The US Math Olympiad Team

The Olympiad has now wound up.   You can download the six challenge problems here; just choose a language from the 2013 box.

Each problem is worth 7 points.  The number of participants who got 0, 1, 2, . . .,7 points on each of the six problems is histogrammed here.  As you can see, the order of difficulty, hardest to easiest, was problems number 6, 3, 5, 2, 1, 4.

Country rankings here.  Top ten:  China, S. Korea, U.S.A., Russia, N. Korea, Singapore, Vietnam, Taiwan, U.K., Iran. 

Individual rankings here.  Best performances—41 out of the 42 possible points (7 points for each of 6 questions, remember)—were by Yutao Liu of China and Eunsoo Jee of S. Korea.  You can insert your own Asian-mother joke here:  “What happened to the missing point? . . .”

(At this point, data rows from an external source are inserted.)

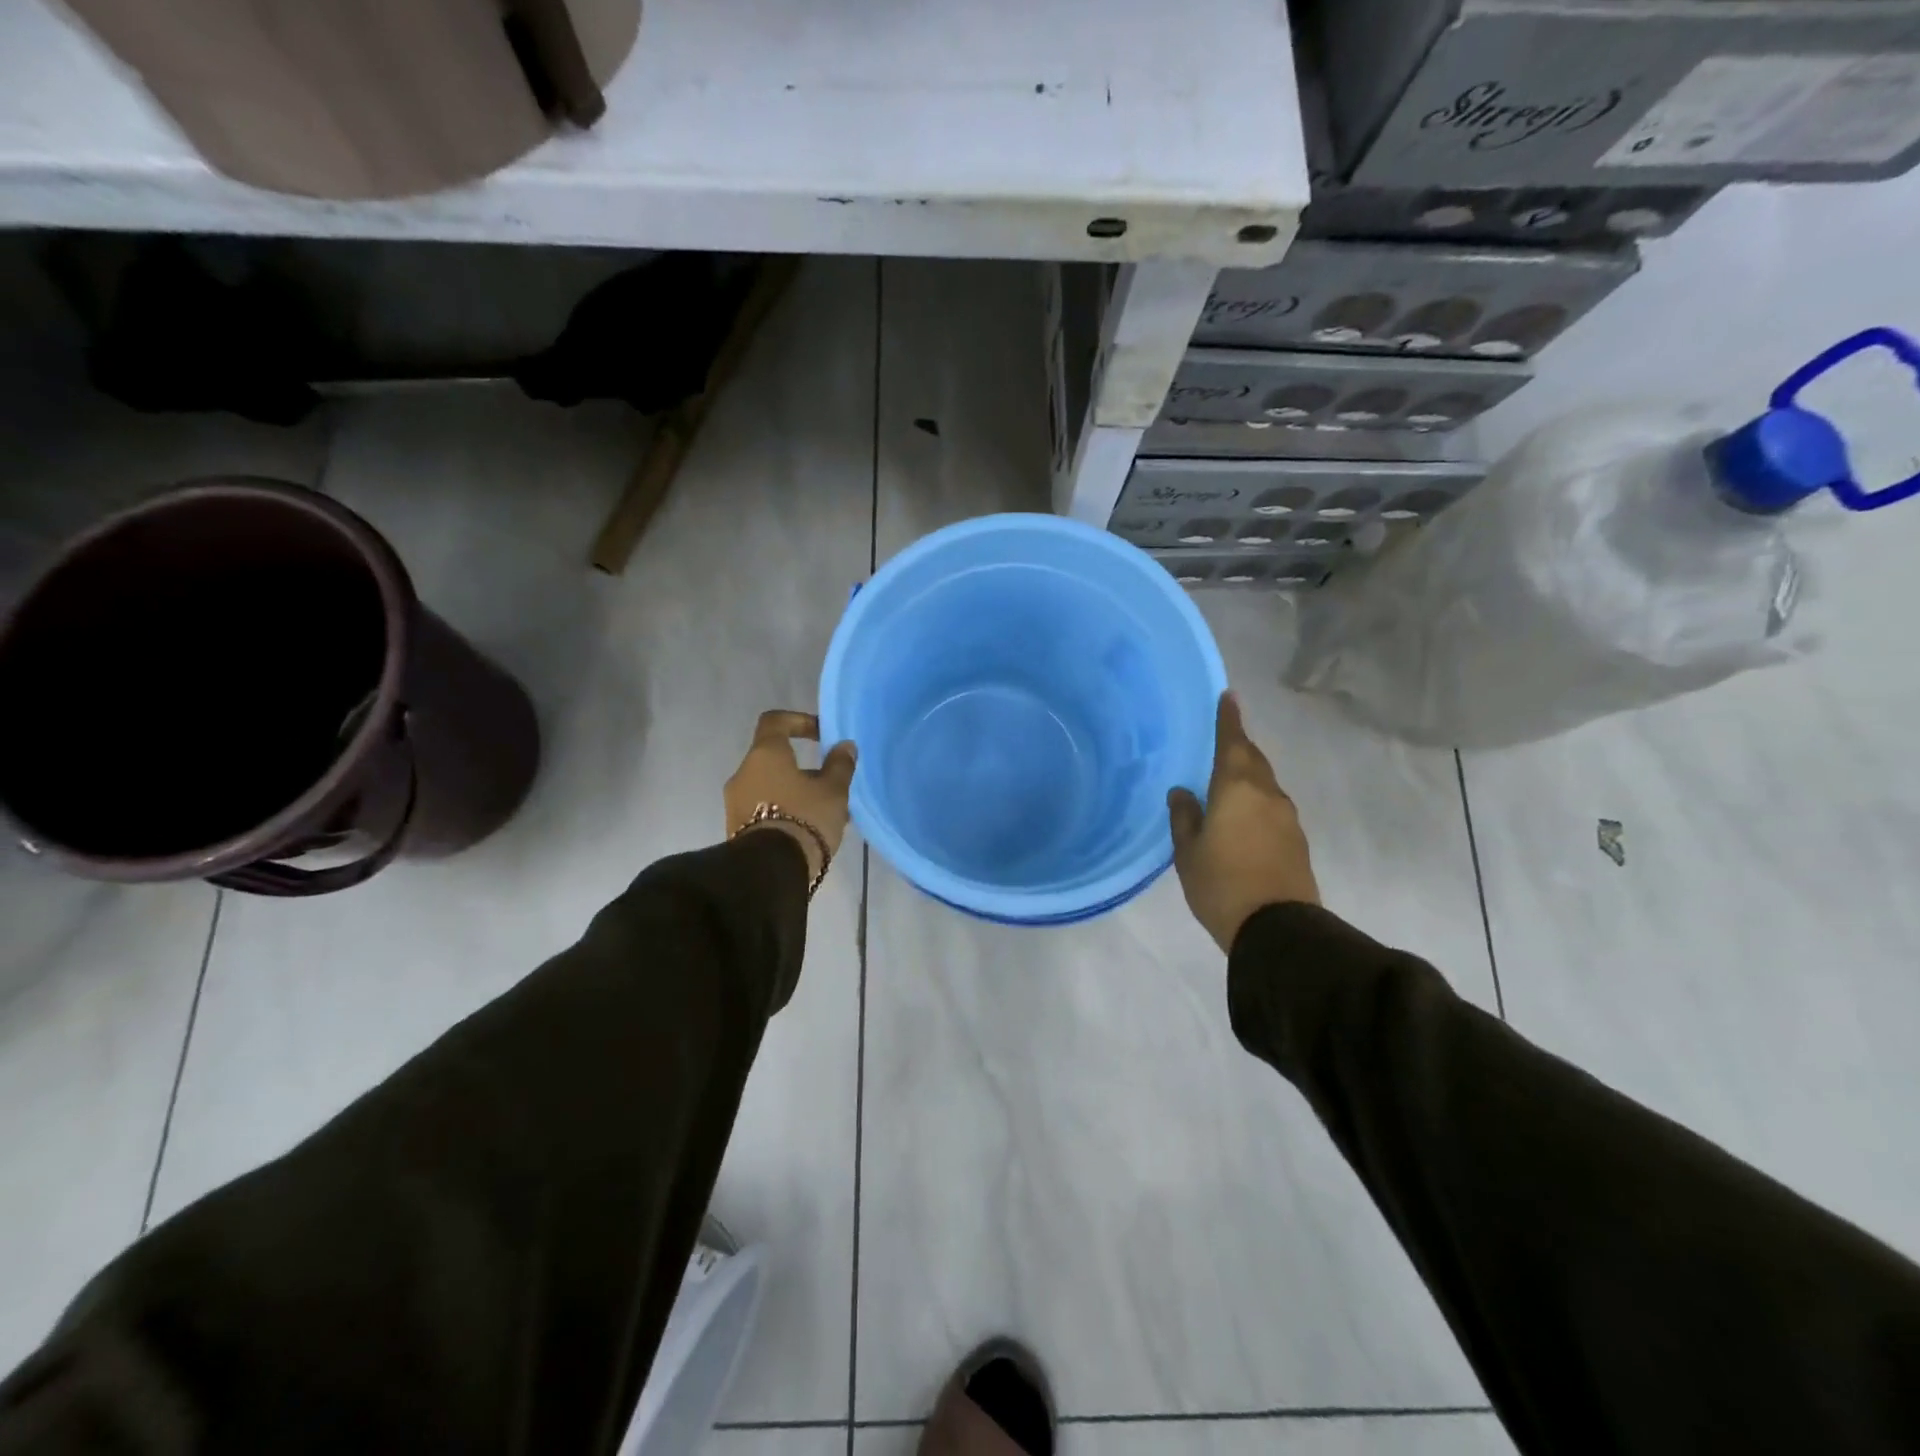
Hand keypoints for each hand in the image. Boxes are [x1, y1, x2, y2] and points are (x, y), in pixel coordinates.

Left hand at [726, 710, 857, 882]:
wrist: (770, 871)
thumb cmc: (805, 818)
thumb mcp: (833, 791)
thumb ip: (840, 765)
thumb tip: (844, 746)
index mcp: (765, 755)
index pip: (775, 722)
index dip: (799, 721)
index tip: (821, 735)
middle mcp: (744, 773)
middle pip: (774, 759)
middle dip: (804, 768)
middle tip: (830, 784)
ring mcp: (736, 803)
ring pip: (771, 787)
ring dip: (796, 793)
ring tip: (825, 814)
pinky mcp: (737, 829)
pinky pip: (764, 809)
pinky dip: (785, 811)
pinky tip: (809, 830)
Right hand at [1168, 692, 1319, 952]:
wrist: (1277, 928)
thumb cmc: (1221, 883)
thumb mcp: (1188, 852)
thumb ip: (1184, 817)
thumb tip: (1182, 792)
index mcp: (1237, 788)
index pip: (1233, 742)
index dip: (1229, 719)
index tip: (1229, 696)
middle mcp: (1267, 794)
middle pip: (1254, 759)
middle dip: (1239, 745)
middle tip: (1222, 738)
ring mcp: (1286, 817)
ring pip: (1265, 784)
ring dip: (1248, 775)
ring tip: (1227, 780)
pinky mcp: (1296, 840)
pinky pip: (1272, 807)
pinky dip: (1256, 800)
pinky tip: (1242, 815)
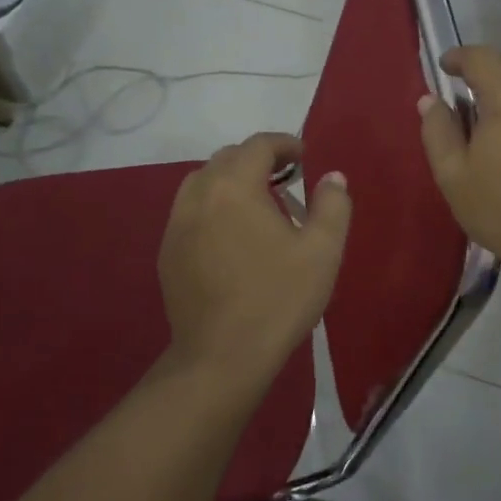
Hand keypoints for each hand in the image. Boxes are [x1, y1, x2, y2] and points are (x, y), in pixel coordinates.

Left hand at [157, 132, 351, 388]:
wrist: (223, 357)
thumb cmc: (278, 299)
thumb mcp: (322, 251)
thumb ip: (332, 205)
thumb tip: (332, 177)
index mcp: (235, 187)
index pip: (258, 145)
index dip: (284, 144)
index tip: (304, 156)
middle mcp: (199, 196)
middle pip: (226, 158)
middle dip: (257, 159)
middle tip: (286, 177)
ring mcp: (177, 225)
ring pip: (202, 182)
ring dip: (230, 180)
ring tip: (256, 202)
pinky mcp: (167, 253)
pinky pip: (189, 211)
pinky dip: (212, 206)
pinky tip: (231, 235)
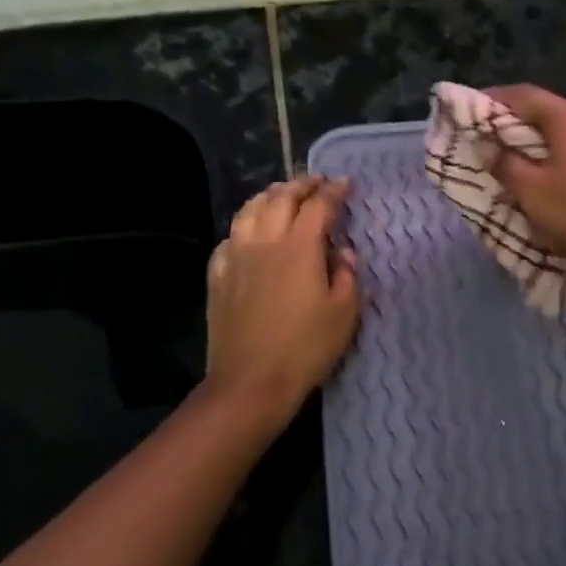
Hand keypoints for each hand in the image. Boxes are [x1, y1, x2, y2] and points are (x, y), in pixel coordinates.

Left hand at [204, 175, 360, 421]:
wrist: (251, 382)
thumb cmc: (306, 349)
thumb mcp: (345, 314)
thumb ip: (348, 275)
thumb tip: (343, 252)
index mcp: (300, 248)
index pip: (319, 206)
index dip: (334, 191)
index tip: (345, 184)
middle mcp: (265, 242)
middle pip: (280, 198)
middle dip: (301, 185)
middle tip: (316, 183)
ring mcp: (236, 258)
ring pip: (249, 211)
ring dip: (268, 197)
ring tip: (281, 196)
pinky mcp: (218, 277)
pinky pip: (229, 238)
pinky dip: (244, 226)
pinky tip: (249, 234)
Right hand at [487, 85, 565, 285]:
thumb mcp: (533, 194)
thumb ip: (506, 165)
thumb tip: (491, 146)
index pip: (525, 95)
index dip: (496, 99)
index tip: (474, 111)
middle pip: (552, 111)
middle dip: (522, 123)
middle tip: (499, 141)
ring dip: (549, 141)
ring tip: (531, 162)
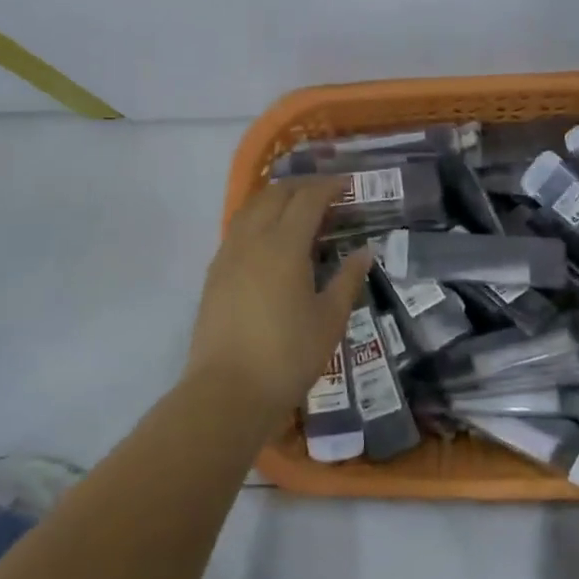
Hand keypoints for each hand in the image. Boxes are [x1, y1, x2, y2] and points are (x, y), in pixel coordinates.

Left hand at [185, 179, 371, 428]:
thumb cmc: (287, 357)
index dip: (328, 187)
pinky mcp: (214, 274)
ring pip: (251, 208)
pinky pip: (237, 229)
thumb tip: (364, 251)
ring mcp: (228, 255)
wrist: (226, 392)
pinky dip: (257, 218)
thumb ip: (347, 280)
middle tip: (325, 192)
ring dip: (276, 198)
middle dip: (301, 186)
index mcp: (284, 246)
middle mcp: (253, 240)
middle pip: (275, 195)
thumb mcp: (329, 320)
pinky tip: (268, 237)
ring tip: (296, 207)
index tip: (347, 185)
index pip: (307, 199)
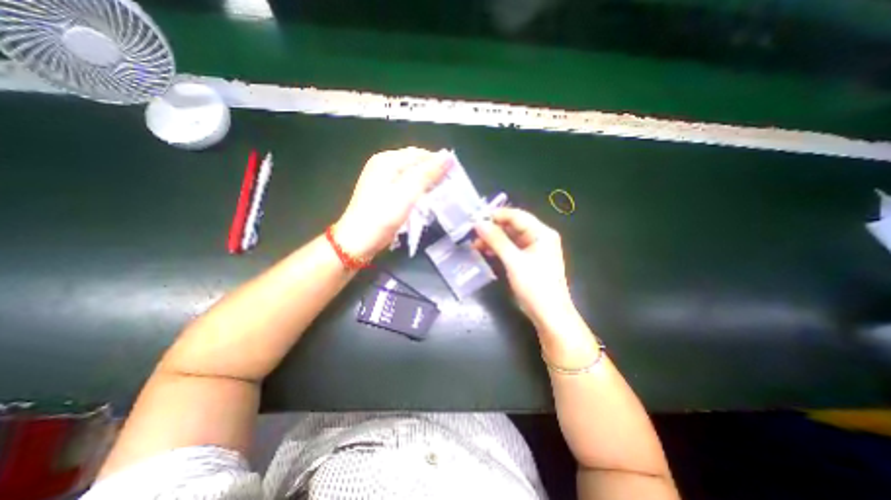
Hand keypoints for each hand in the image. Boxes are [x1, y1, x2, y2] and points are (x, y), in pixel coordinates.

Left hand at [335, 146, 449, 257]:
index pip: (420, 154)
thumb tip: (447, 156)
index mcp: (387, 160)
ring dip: (426, 183)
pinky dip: (417, 191)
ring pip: (411, 175)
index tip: (454, 178)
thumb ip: (427, 174)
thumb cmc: (382, 216)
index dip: (438, 163)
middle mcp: (383, 165)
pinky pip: (405, 186)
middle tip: (448, 188)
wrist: (358, 241)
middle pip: (415, 163)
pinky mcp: (383, 192)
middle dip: (433, 174)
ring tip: (440, 195)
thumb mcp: (407, 193)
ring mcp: (382, 179)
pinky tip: (424, 200)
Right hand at [474, 208, 577, 328]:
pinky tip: (485, 252)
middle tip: (473, 233)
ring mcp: (533, 249)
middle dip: (493, 229)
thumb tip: (478, 223)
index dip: (496, 215)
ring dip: (493, 240)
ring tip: (475, 245)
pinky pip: (511, 249)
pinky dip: (498, 250)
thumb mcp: (514, 261)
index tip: (476, 218)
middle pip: (513, 226)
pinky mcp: (528, 260)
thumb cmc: (535, 286)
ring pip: (510, 238)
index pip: (516, 215)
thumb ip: (496, 240)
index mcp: (541, 233)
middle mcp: (539, 237)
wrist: (549, 315)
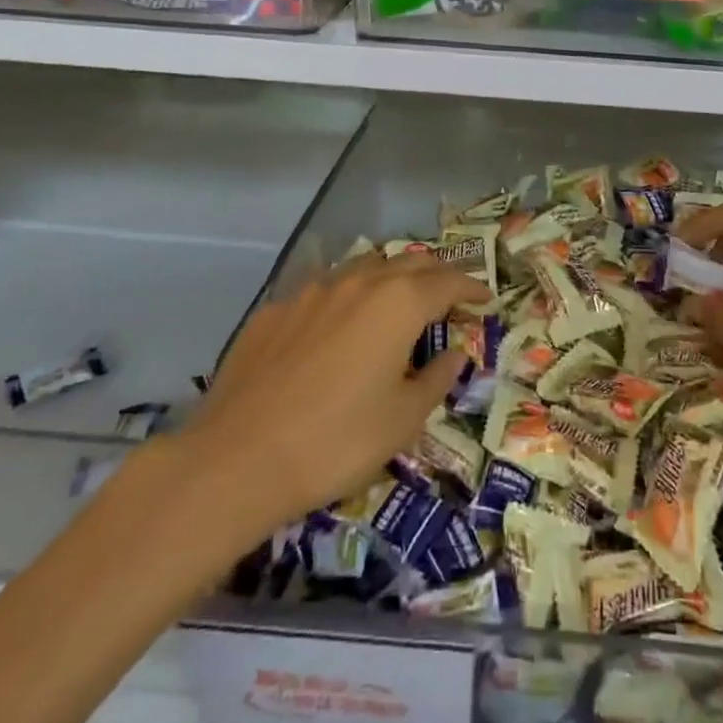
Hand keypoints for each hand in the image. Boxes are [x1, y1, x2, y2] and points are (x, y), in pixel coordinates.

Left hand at [177, 252, 484, 542]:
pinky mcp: (275, 310)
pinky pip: (323, 291)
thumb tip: (455, 353)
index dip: (471, 288)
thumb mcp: (404, 419)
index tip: (485, 299)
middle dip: (435, 274)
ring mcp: (311, 292)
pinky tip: (337, 327)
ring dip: (389, 278)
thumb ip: (437, 377)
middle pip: (408, 262)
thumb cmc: (337, 441)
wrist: (237, 459)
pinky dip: (345, 298)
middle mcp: (358, 283)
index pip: (448, 282)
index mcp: (398, 303)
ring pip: (363, 268)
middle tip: (448, 295)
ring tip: (396, 301)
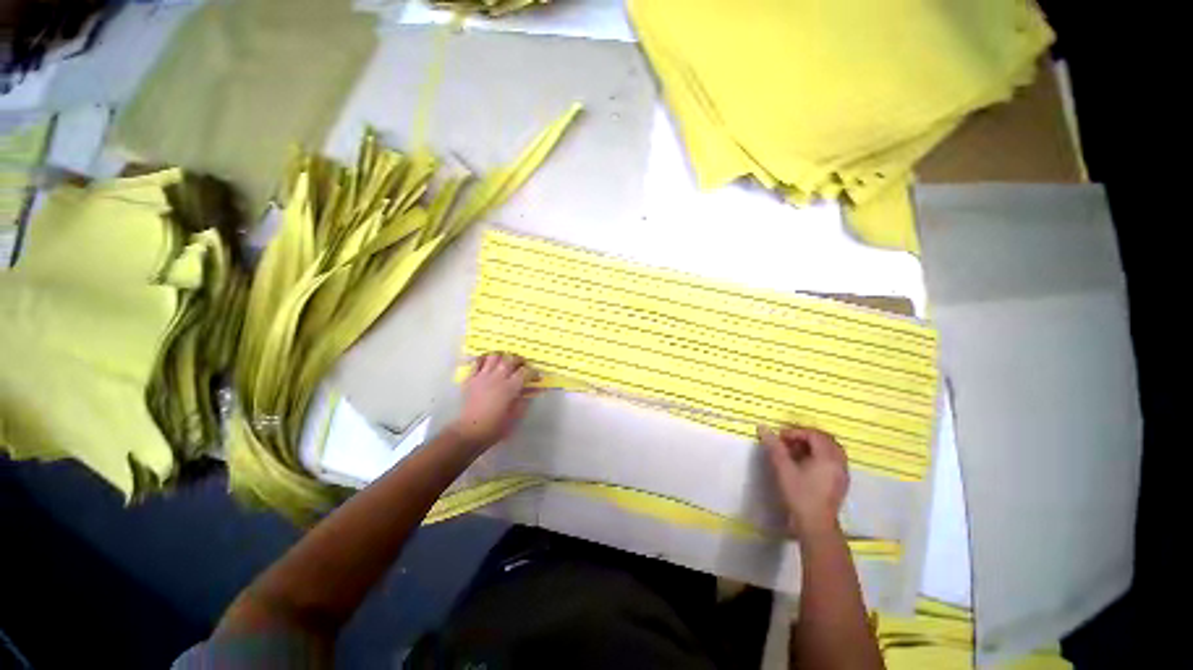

Best performance by a non-East Asian was 38 points by Omri Nisan Solan of Israel.  

Highest-scorers from the U.S.A.:  Mark Sellke, Bobby Shen, and Victor Wang, all with 35 out of 42. 

I notice all three got their 35 points by skipping one question completely—one of the two hardest in every case—and getting perfect scores on the others. 

This smells like strategy to me:  the team coaches saying: “Scan the six questions, figure which one is the hardest, ignore that one and go gangbusters on the other five.”  Well, it got them gold medals, so all congratulations to them, and to their team-mates, who gathered another gold and two silvers.

The IMO is humbling and a bit depressing for this old math geek.  Back in the 1990s I used to work through the problems on an idle weekend.  I put one of them into Fire From The Sun (it opens chapter 31). 

Well, I just wasted half a day on Problem 1—the second easiest, note.  I’ll tackle the others . . . another time. 

What I say is, they’re making the problems harder every year.  That’s got to be it. 

Note that the IMO contestants get 4½ hours for all six problems, average 45 minutes per problem.  These are really good young mathematicians here.